Source passage:
<<<<
Subjects: SVY, ENI, NAT
Research from Pusan National University Yields Evapotranspiration-Based Drought Predictor
BUSAN, South Korea, Sept. 7, 2021 /PRNewswire/ -- Water shortages can adversely affect the existence of all living forms. However, as never-ending human activities continue to threaten our climate, we are likely to face several calamities in the near future. Such drastic climatic disturbances can have a major impact on the agricultural sector and economy, underscoring the need for accurate climate prediction models.
Conventionally, climate scientists have relied on soil moisture and precipitation measurements to predict droughts. However, increasing evidence supports the role of atmospheric water vapor deficit as a crucial determinant of the water status of an ecosystem. This is measured in terms of "evapotranspiration" (ET), that accounts for the water lost to the atmosphere through evaporation from the soil surface and transpiration from plant surfaces. An objective quantification of ET, however, remains a mystery.
To resolve this problem, researchers from Pusan National University, South Korea have developed a drought prediction model based on the ET deficit, which is the difference between water vapor consumption and demand (ET-Ep). Professor Kyung-Ja-Ha, corresponding author of their article published in Earth's Future, states, "The stress of atmospheric dryness could amplify potential impacts of water deficiency in plants. This can significantly decrease vegetation productivity, leading to crop price volatility and threatening food security."
The researchers used an integrative complementary relationship approach that enables combined assessment of water deficit stress and water demand by considering land-atmosphere interactions. Their study area included the East Asian region.
>>>>
Put this sentence from the drought-prediction press release into Spanish: "Conventionally, climate scientists have relied on soil moisture and precipitation measurements to predict droughts."

Dataset section:
<<<<
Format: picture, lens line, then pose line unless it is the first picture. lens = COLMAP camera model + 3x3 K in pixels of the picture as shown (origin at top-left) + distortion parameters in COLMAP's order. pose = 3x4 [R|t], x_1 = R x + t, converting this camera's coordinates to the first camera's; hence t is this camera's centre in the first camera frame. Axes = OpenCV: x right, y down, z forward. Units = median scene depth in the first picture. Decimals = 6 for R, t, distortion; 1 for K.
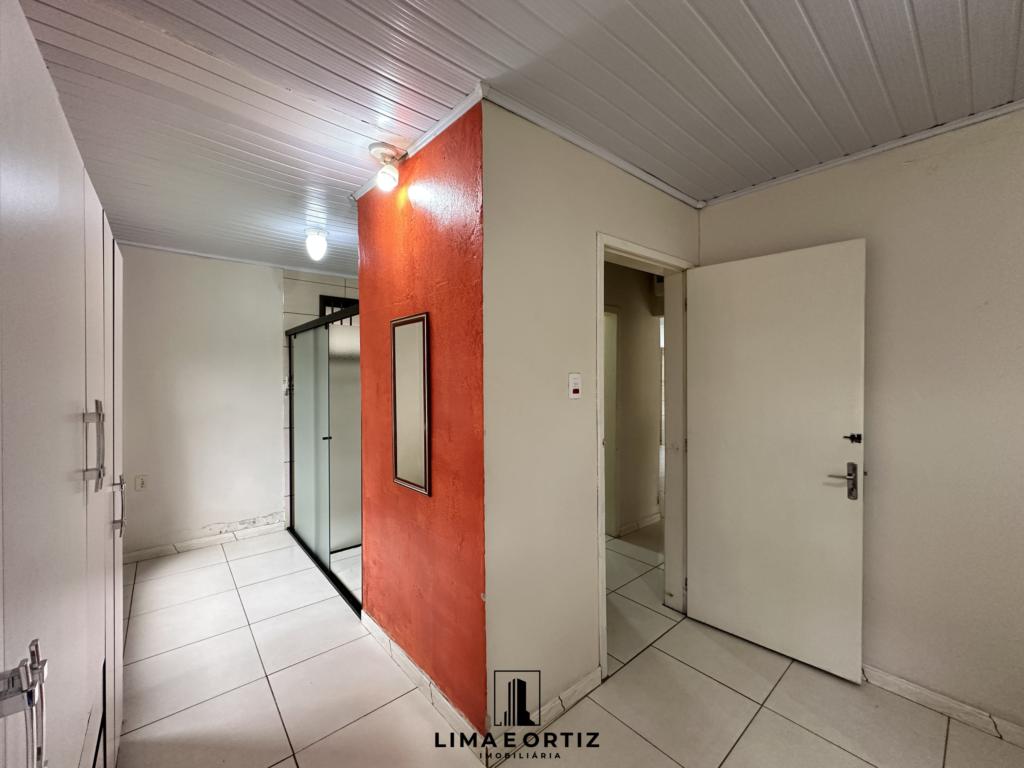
lens RADIAL K [[408.7, 0, 512.6], [0, 408.7, 382.7], [0, 0, 1]] dist [-0.003431, 0.000950]
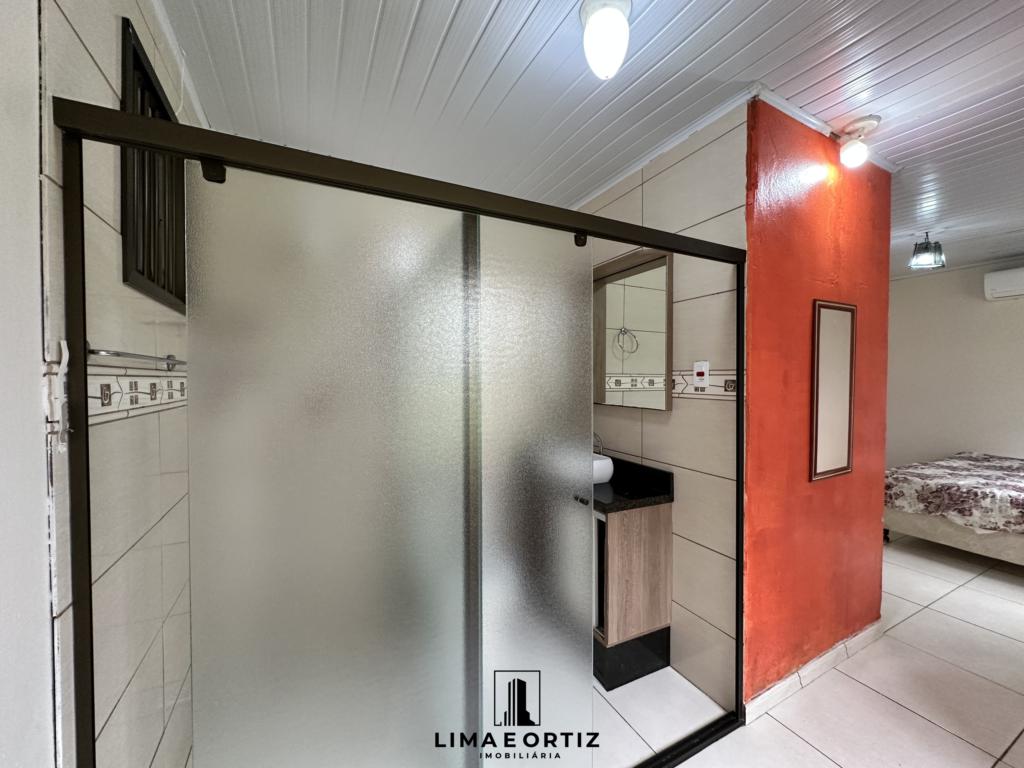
>>>>
Answer space: Tradicionalmente, los climatólogos se han basado en mediciones de la humedad del suelo y de la precipitación para predecir las sequías.